#### PROBLEM TO WORK ON:
Could you restate the data below word for word, without its pictures?
........
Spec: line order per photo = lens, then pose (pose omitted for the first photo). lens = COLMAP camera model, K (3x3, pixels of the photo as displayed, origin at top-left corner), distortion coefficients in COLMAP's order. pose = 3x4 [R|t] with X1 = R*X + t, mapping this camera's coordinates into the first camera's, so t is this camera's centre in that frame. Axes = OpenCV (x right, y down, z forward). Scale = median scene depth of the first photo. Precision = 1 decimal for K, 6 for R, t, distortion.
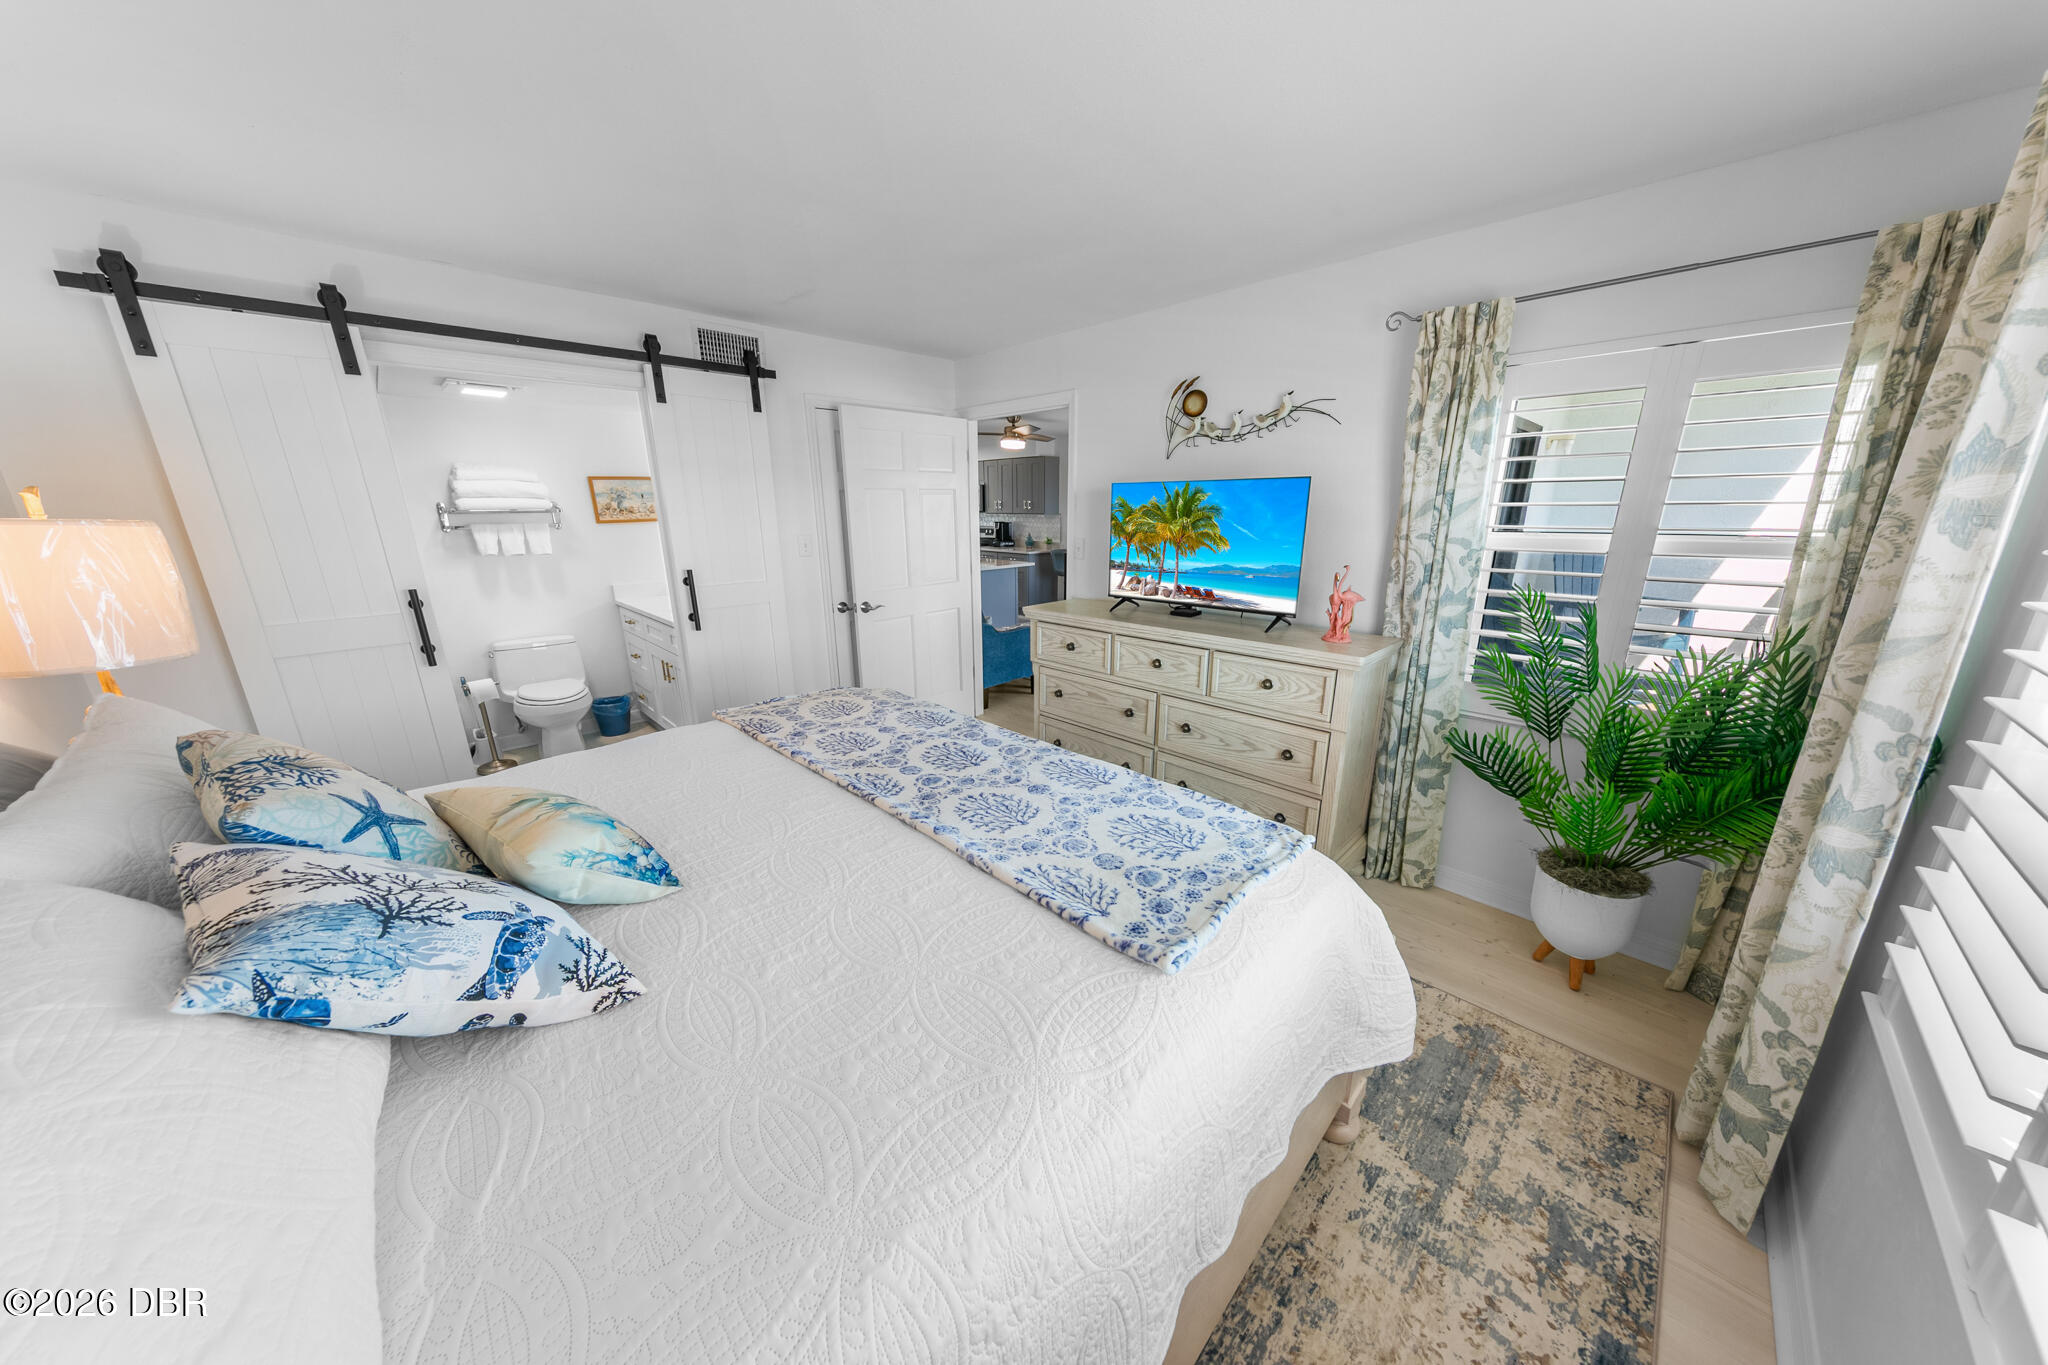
lens RADIAL K [[639.5, 0, 1020.2], [0, 639.5, 677.7], [0, 0, 1]] dist [0.008807, -0.001683]
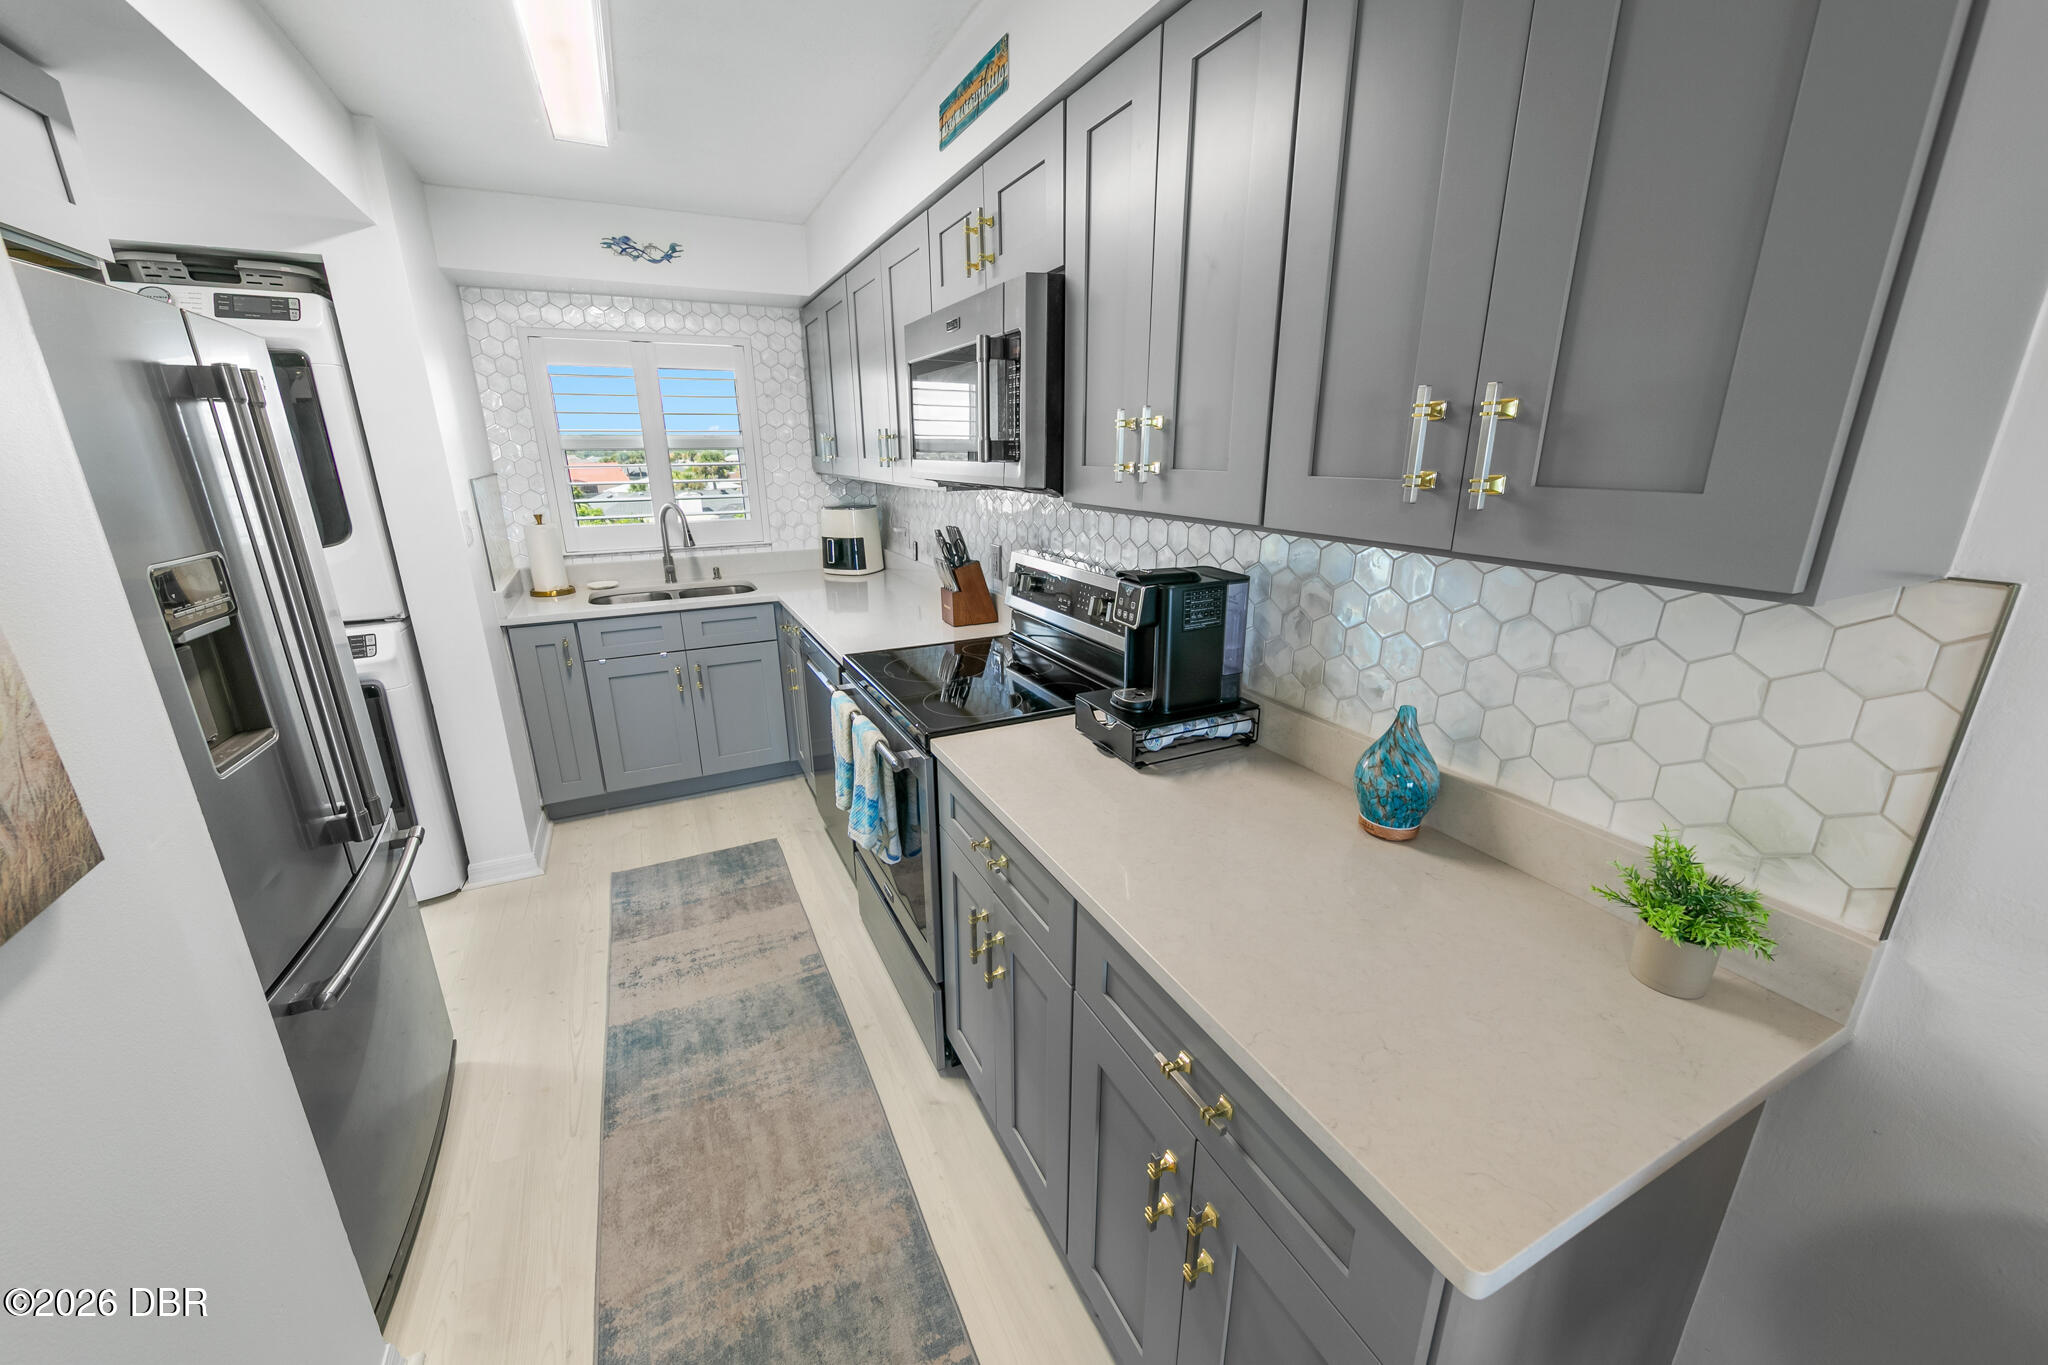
lens RADIAL K [[765.7, 0, 1020.5], [0, 765.7, 679.4], [0, 0, 1]] dist [0.003158, 0.000239]
pose [[0.950426, 0.093007, -0.296717, -0.032063], [-0.083310, 0.995499, 0.045191, -0.779370], [0.299584, -0.018231, 0.953896, 2.885334]]
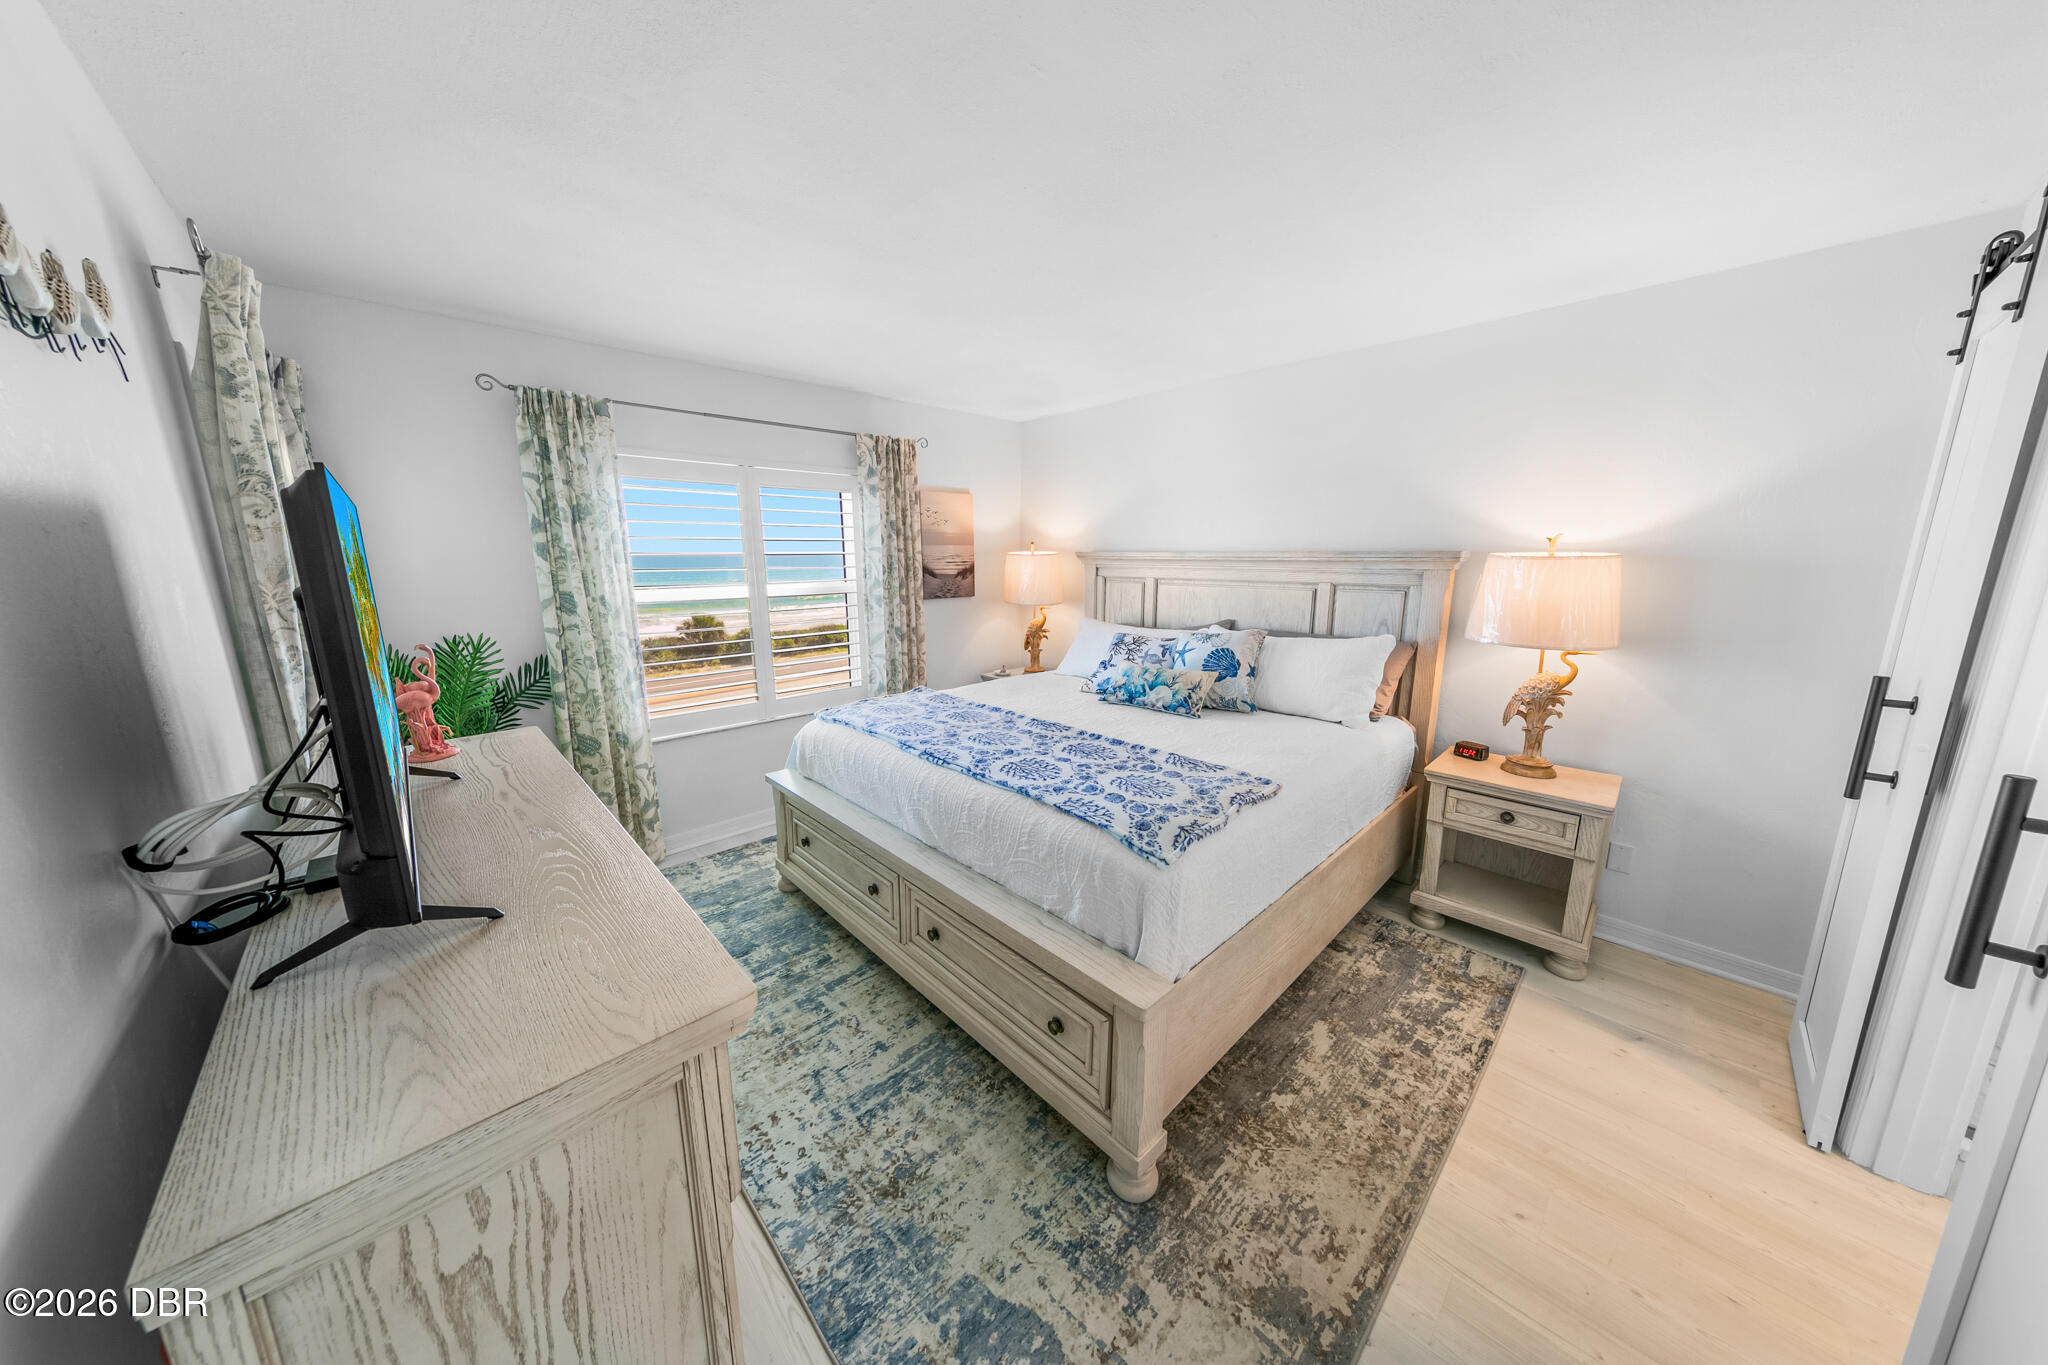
lens RADIAL K [[639.5, 0, 1020.2], [0, 639.5, 677.7], [0, 0, 1]] dist [0.008807, -0.001683]
pose [[-0.999812, 0.008132, 0.017591, -0.116115], [0.015091, 0.896182, 0.443430, -0.373330], [-0.012159, 0.443612, -0.896137, 1.384973]]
........
#### WRITTEN SOLUTION:
Spec: line order per photo = lens, then pose (pose omitted for the first photo). lens = COLMAP camera model, K (3x3, pixels of the photo as displayed, origin at top-left corner), distortion coefficients in COLMAP's order. pose = 3x4 [R|t] with X1 = R*X + t, mapping this camera's coordinates into the first camera's, so t is this camera's centre in that frame. Axes = OpenCV (x right, y down, z forward). Scale = median scene depth of the first photo. Precision = 1 decimal for K, 6 for R, t, distortion.
lens RADIAL K [[639.5, 0, 1020.2], [0, 639.5, 677.7], [0, 0, 1]] dist [0.008807, -0.001683]
lens RADIAL K [[765.7, 0, 1020.5], [0, 765.7, 679.4], [0, 0, 1]] dist [0.003158, 0.000239]
pose [[0.950426, 0.093007, -0.296717, -0.032063], [-0.083310, 0.995499, 0.045191, -0.779370], [0.299584, -0.018231, 0.953896, 2.885334]]
lens RADIAL K [[639.5, 0, 1020.2], [0, 639.5, 677.7], [0, 0, 1]] dist [0.008807, -0.001683]
pose [[-0.999812, 0.008132, 0.017591, -0.116115], [0.015091, 0.896182, 0.443430, -0.373330], [-0.012159, 0.443612, -0.896137, 1.384973]]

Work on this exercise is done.